**Assigned task**
Set down, word for word, the stretch of lines from the one containing "- **用途**：适用于顺序访问的大型表。" to the end of the records below.

**Source material**
------------------------------------------------

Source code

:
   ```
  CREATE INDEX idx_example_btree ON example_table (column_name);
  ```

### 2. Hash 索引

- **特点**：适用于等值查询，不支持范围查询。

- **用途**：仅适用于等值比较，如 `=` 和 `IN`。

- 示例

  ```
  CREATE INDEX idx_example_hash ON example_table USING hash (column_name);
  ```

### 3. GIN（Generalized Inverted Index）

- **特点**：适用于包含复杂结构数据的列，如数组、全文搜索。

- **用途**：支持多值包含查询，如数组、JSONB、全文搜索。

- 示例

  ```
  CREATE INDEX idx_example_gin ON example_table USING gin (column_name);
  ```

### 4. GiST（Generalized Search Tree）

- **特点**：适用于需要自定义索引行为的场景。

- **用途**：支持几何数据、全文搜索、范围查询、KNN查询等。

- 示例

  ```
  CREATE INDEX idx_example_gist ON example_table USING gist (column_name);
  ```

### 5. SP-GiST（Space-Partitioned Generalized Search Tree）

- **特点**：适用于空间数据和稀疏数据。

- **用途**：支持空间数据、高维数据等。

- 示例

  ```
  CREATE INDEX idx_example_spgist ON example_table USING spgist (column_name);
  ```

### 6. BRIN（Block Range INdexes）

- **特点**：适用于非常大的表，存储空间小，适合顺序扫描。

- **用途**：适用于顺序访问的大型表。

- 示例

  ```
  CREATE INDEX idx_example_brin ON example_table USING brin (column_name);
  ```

------------------------------------------------

**Solution**
- **用途**：适用于顺序访问的大型表。

- 示例

  ```
  CREATE INDEX idx_example_brin ON example_table USING brin (column_name);
  ```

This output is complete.